Sin embargo, paradójicamente, para lograr estas transformaciones, es necesario ver a estas personas capaces de transformar sus vidas, capaces de hablar, de demostrar afecto, de confiar, de empatizar con el daño de otras personas y de reparar daños que hayan podido causar. Es decir, tenemos que hacer el mismo trabajo que les pedimos.
Lo que alimenta nuestro estilo de vida es la violencia, es decir, la desigualdad impuesta y la jerarquía que coloca a unas personas por encima de otras. Según la distancia que consideremos que nos separa de otras personas (que hemos decidido que son inferiores), nos permitimos cosificarlas en mayor o menor medida y, por lo tanto, la herramienta que utilizamos para justificar esa desigualdad son nuestros privilegios. En consecuencia: si somos adultas, tenemos un color de piel más bien claro, si llegamos a fin de mes, si tenemos cuerpo normativo, si tenemos formación superior, somos hombres… probablemente de alguna u otra forma estamos reproduciendo algún tipo de daño. Sin embargo, si aún así, tenemos intención de cambiar y somos capaces de darnos cuenta de las pequeñas transformaciones que año a año vamos realizando, ¿por qué otras personas no podrían hacer lo mismo?
Evidentemente no todos los daños son iguales y no todas las personas tenemos las mismas responsabilidades, esto nos adentraría en un análisis más social y político que no atiende al objetivo del artículo, porque ahora nos toca incorporar una mirada que nos permita entender la necesidad de trabajar con todas las personas, también las que hemos colocado a los márgenes, porque, de otra forma, seguiríamos fortaleciendo el modelo del que queremos trascender, a saber, asumiríamos que sólo se puede trabajar con un grupo determinado de personas (que nuevamente estarán marcadas por los estándares que culturalmente valoremos), generando una relación elitista y, por lo tanto, nuevamente excluyente.

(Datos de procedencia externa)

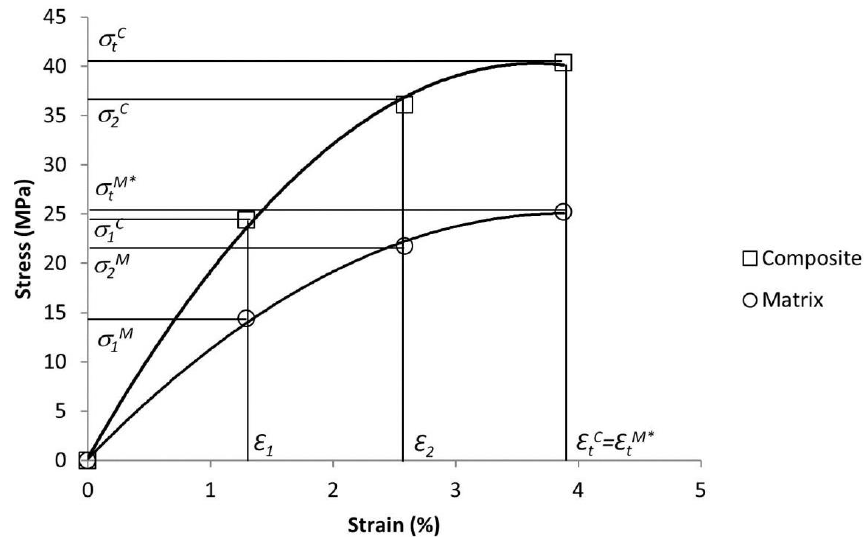
Figure 2. Typical stress-strain curves of a short-fiber semi-aligned reinforced composite and of a polypropylene (PP) matrix. The intermediate strain points used to solve the Kelly-Tyson modified equation are indicated by the 1 and 2 subscripts.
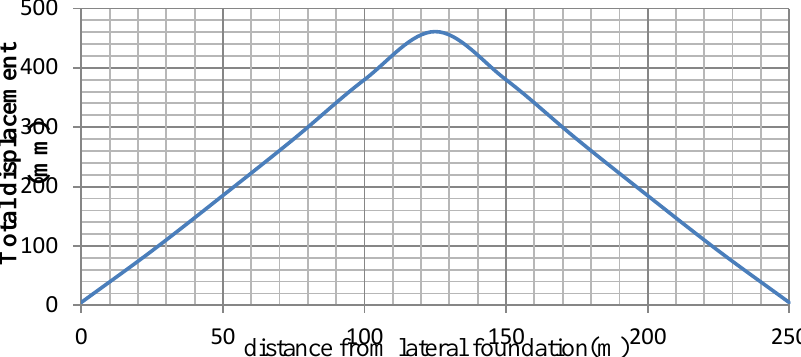
Fig. 6. Total displacement of the dam’s crest (mm) versus the distance from the lateral base (m).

Si, por el contrario, asumimos que todas las personas tenemos agencia de transformación personal y de nuestros contextos relacionales más inmediatos, entonces nos daremos cuenta de dos cuestiones importantes: la primera tiene que ver con el hecho de que no solo todas las personas pueden construir una mejor versión de sí mismas, sino que sólo ellas pueden hacerlo. El resto podemos ayudarles pero, solo si están convencidas, lo harán. Y la segunda, y quizás más importante, es que las necesitamos. Sólo un grupo de personas, por especializadas que sean, no puede transformar sociedades, las sociedades las transformamos las personas, todas!, cada una en lo que sabe y con la ayuda del resto, porque ninguna podemos solas.